Air India case: Shankar Mishra takes U-turn in court, says he didnt urinate on woman
DECCAN CHRONICLE | dc correspondent
NEW DELHI: Shankar Mishra, the man accused of urinating on an elderly woman co-passenger on an Air India flight, told a Delhi court on Friday he did not commit the offensive act and it seems she herself urinated as she was suffering from some disease.
The claim by his lawyer, made for the first time since the sordid event unfolded on an Air India New York-New Delhi flight on November 26 last year, flies in the face of denunciations of the accused by some of the co-passengers and even a string of text message exchanges he had with the victim woman, which suggested the unsavoury incident indeed took place.
The counsel for the accused made the submission before additional sessions judge Harjyot Singh Bhalla while arguing against a Delhi police petition seeking revision of an order passed by a magistrate court denying police his custodial interrogation.
The judge disposed of the application, saying the submissions made before him did not seem to have been made in front of the metropolitan magistrate. He said police can approach the magisterial court with its application afresh.
"I'm not the accused. There must be someone else. It seems she herself urinated. She was suffering from some disease related to the prostate, which several "kathak dancers" seem to suffer from. It was not him. The seating system was such that no one could go to her seat
"Her seat could only be approached from behind, and in any case, the urine could not reach the seat's front area.
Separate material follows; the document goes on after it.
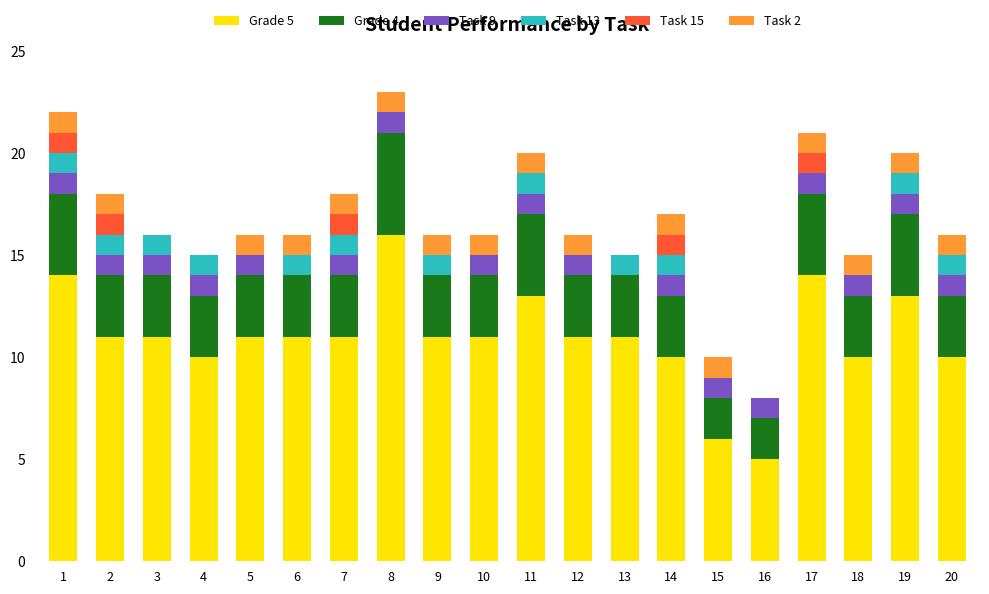

How many series are shown in this chart?

6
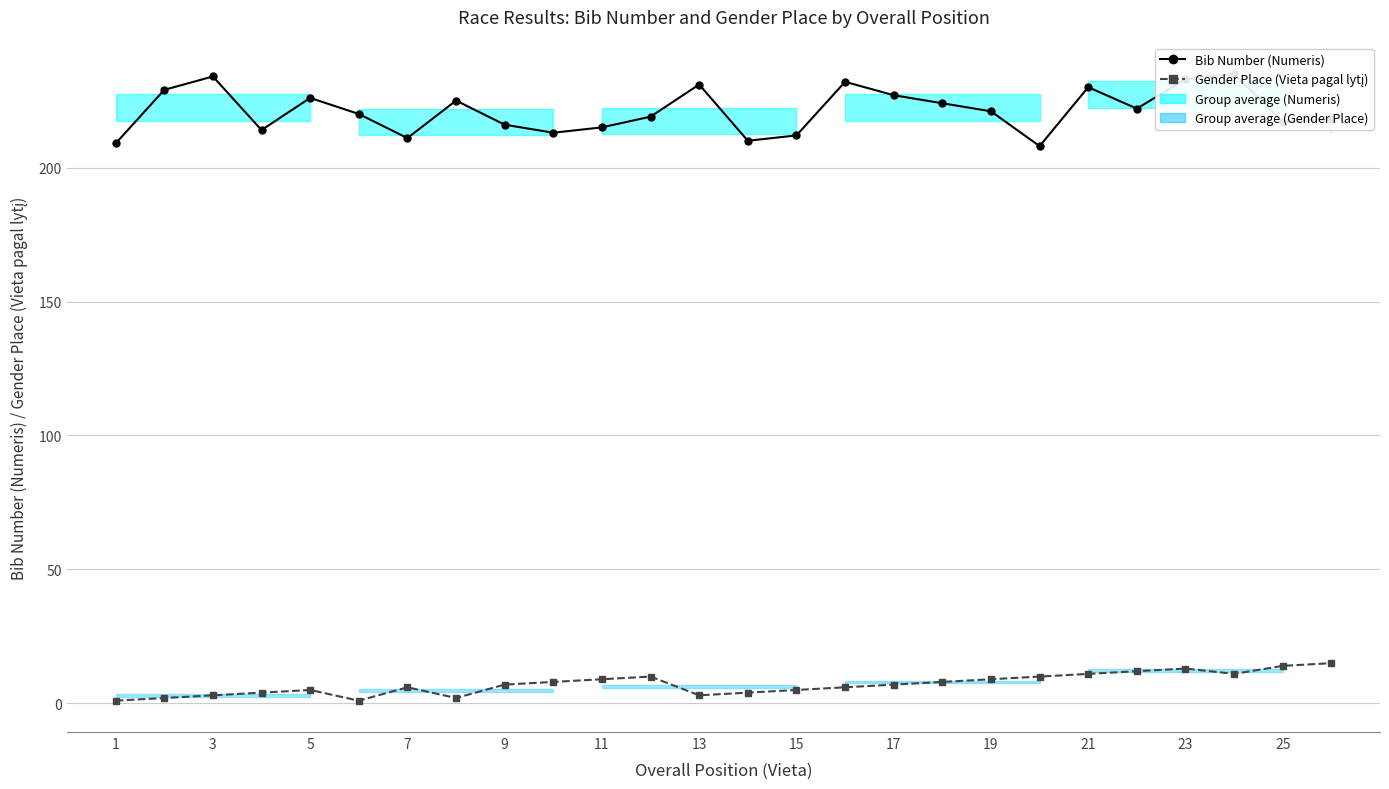

In Bib Number (Numeris), how many points are higher than both neighbors (excluding endpoints)?

7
Also, the passenger
sitting behind the complainant did not make any such complaint," the defence advocate told the judge.
Senior advocate Ramesh Gupta, appearing for Mishra, accused the police and the press of turning the case into a joke.
"The first complaint was made by the complainant a day after the incident. What was the claim? To refund. That was done by the airline. The police and the press have turned this case into a joke... Was this case so big, was it a murder case that they reached Bangalore to arrest me and called me an absconder. He was removed from his job," the defence counsel said.
Arguing for fresh custody of the accused, the prosecutor told the court that Mr Mishra's interrogation was required to establish the sequence of events.
The judge, however, said whatever submission he was making was not dealt with by the metropolitan magistrate. Even otherwise, if additional facts are raised, the application can be moved before the magistrate, the court said.
"With these, the application is disposed of. The department can approach metropolitan magistrate afresh with these grounds if it wishes so," the judge said.
Earlier during the arguments, the judge asked the police if the complainant had given any statement that there was a prior altercation or enmity with the accused. The prosecution replied in the negative.